Records from a data collection
>>>

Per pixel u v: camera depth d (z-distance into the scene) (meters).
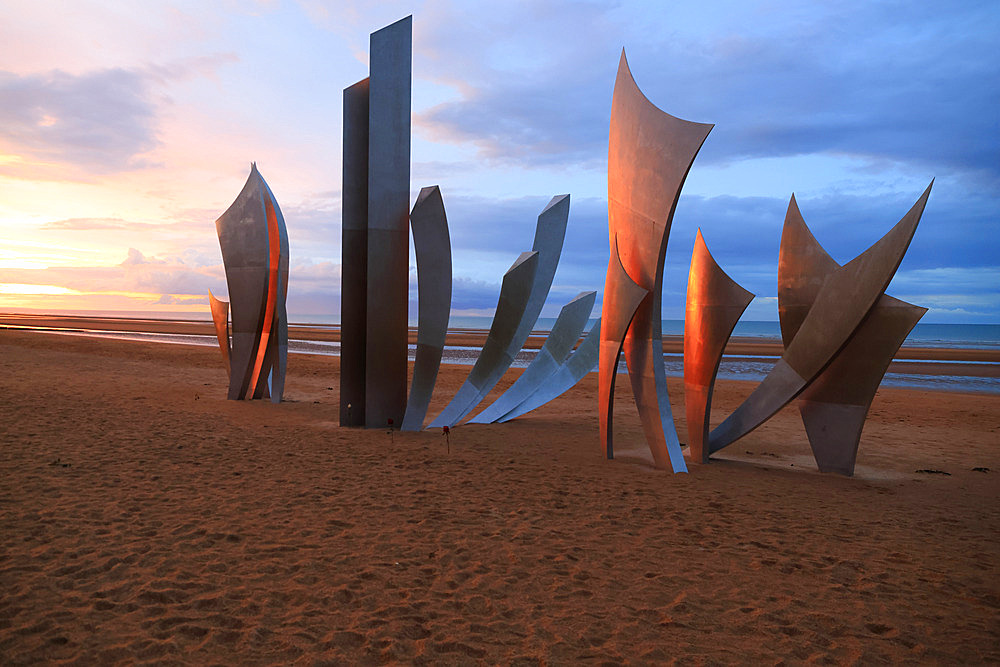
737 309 7.13
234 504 5.27
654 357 7.10
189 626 3.15
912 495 6.42
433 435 9.10
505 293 9.89
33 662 2.75
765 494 6.28
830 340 6.99
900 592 3.92
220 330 12.18
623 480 6.68
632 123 7.12
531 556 4.36
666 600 3.71
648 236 6.91
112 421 8.72
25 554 3.98
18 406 9.41
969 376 21.62
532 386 11.06
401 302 9.52
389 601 3.56
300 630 3.17
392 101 9.40
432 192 9.09
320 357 23.34
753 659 3.05
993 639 3.31
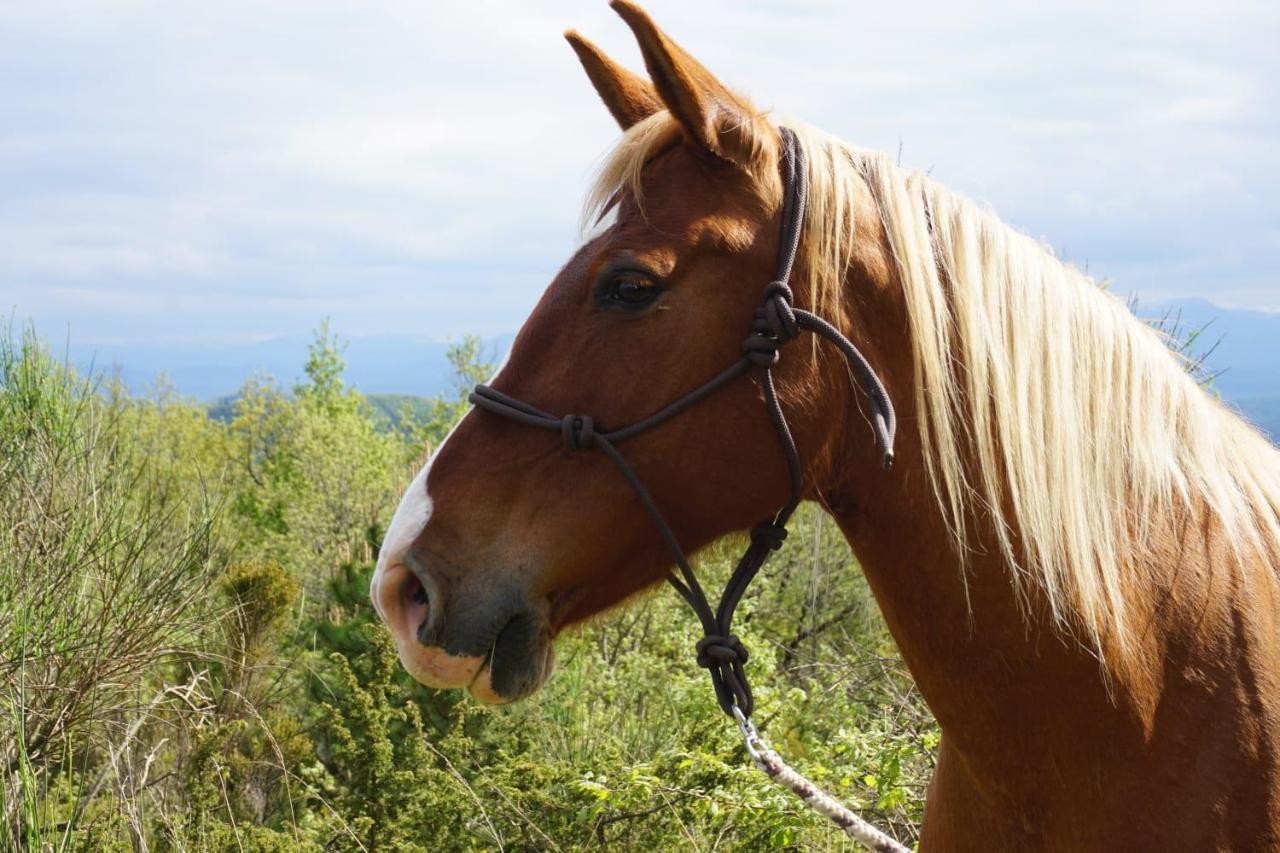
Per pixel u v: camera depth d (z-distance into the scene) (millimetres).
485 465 1719
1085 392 1746
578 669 5754
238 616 5184
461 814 4117
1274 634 1717
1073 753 1686
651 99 1947
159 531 5004
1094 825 1680
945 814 1907
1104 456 1726
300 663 5586
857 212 1734
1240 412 2283
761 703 4695
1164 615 1681
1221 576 1721
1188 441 1818
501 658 1672
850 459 1737
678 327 1672
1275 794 1613
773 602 7945
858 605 7945
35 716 4246
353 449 12164
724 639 1718
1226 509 1774
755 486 1708
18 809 3617
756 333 1666
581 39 1933
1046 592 1665
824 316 1688
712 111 1676
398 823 4074
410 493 1761
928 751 3771
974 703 1745
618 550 1723
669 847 4023
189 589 4895
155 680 5191
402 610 1709
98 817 3969
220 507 5641
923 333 1686
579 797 4137
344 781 4906
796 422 1688
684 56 1688
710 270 1678
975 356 1701
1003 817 1778
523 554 1687
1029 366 1713
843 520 1814
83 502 4836
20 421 4961
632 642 6727
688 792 3863
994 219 1824
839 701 5480
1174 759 1641
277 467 15656
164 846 3990
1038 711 1698
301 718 5387
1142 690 1651
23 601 4383
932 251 1758
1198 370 2484
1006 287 1749
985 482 1686
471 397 1761
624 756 4926
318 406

<<<

▸ **Directions**
Each line from the one containing "710 270 1678" to the final line above should be written out exactly; please omit the others.

▸ **Solution to this exercise**
710 270 1678
975 356 1701
1003 817 1778
523 554 1687
1029 366 1713
843 520 1814
83 502 4836
20 421 4961
632 642 6727
688 792 3863
994 219 1824
839 701 5480
1174 759 1641
277 467 15656
164 846 3990
1038 711 1698
301 718 5387
1142 690 1651
23 601 4383
932 251 1758
1198 370 2484
1006 287 1749
985 482 1686
471 397 1761
624 756 4926
318 406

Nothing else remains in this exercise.